### Exercise instructions
Line by line, the data below should be set down unchanged, with images excluded.

### Collected material

·····

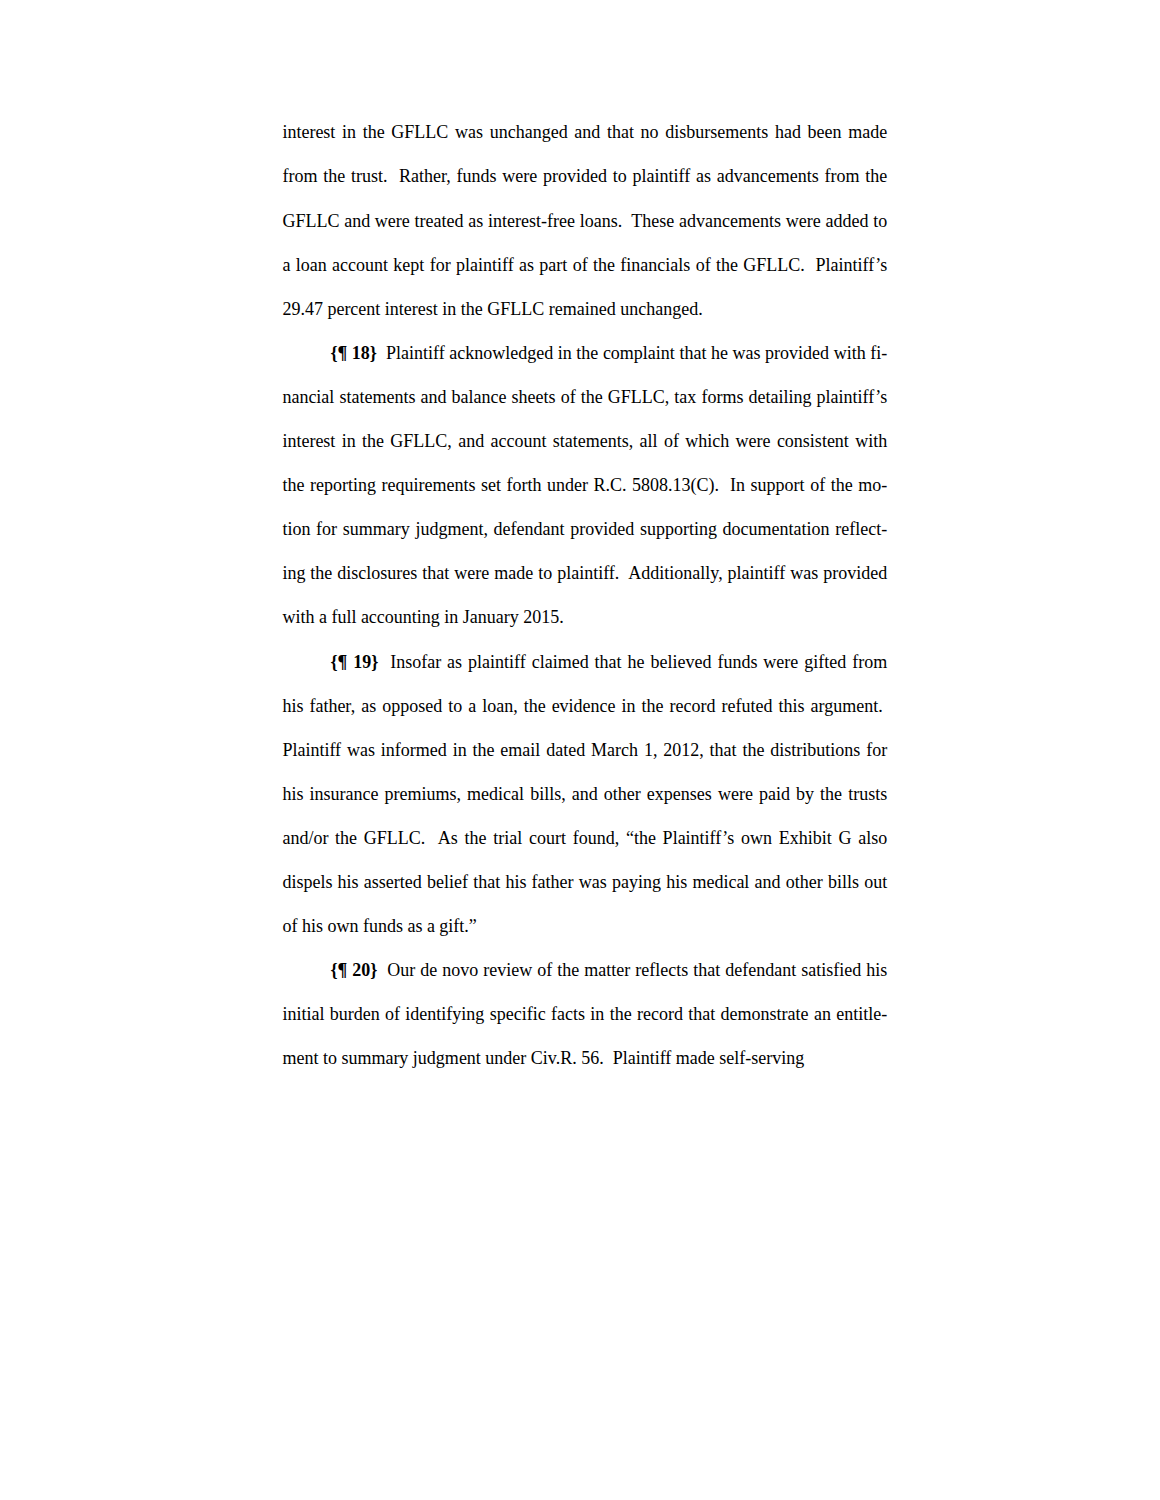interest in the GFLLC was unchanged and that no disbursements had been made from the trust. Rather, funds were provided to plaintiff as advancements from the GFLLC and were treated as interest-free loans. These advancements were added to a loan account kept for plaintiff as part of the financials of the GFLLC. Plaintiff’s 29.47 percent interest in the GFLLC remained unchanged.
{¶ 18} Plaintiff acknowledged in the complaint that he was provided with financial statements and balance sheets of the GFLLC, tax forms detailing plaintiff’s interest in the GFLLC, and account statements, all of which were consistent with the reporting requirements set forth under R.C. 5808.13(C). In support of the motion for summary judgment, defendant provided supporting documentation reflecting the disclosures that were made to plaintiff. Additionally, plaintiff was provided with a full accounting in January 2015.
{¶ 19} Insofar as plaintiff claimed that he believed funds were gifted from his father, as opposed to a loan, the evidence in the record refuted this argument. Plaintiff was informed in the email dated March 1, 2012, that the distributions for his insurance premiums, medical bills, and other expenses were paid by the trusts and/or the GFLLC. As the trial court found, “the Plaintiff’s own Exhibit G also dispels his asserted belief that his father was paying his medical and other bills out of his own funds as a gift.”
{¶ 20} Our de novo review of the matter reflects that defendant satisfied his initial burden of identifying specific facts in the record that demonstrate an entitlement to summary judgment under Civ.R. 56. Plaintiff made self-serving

·····

### Answer to this task
interest in the GFLLC was unchanged and that no disbursements had been made from the trust. Rather, funds were provided to plaintiff as advancements from the GFLLC and were treated as interest-free loans. These advancements were added to a loan account kept for plaintiff as part of the financials of the GFLLC. Plaintiff’s 29.47 percent interest in the GFLLC remained unchanged.
{¶ 18} Plaintiff acknowledged in the complaint that he was provided with financial statements and balance sheets of the GFLLC, tax forms detailing plaintiff’s interest in the GFLLC, and account statements, all of which were consistent with the reporting requirements set forth under R.C. 5808.13(C). In support of the motion for summary judgment, defendant provided supporting documentation reflecting the disclosures that were made to plaintiff. Additionally, plaintiff was provided with a full accounting in January 2015.
{¶ 19} Insofar as plaintiff claimed that he believed funds were gifted from his father, as opposed to a loan, the evidence in the record refuted this argument. Plaintiff was informed in the email dated March 1, 2012, that the distributions for his insurance premiums, medical bills, and other expenses were paid by the trusts and/or the GFLLC. As the trial court found, “the Plaintiff’s own Exhibit G also dispels his asserted belief that his father was paying his medical and other bills out of his own funds as a gift.”
{¶ 20} Our de novo review of the matter reflects that defendant satisfied his initial burden of identifying specific facts in the record that demonstrate an entitlement to summary judgment under Civ.R. 56. Plaintiff made self-serving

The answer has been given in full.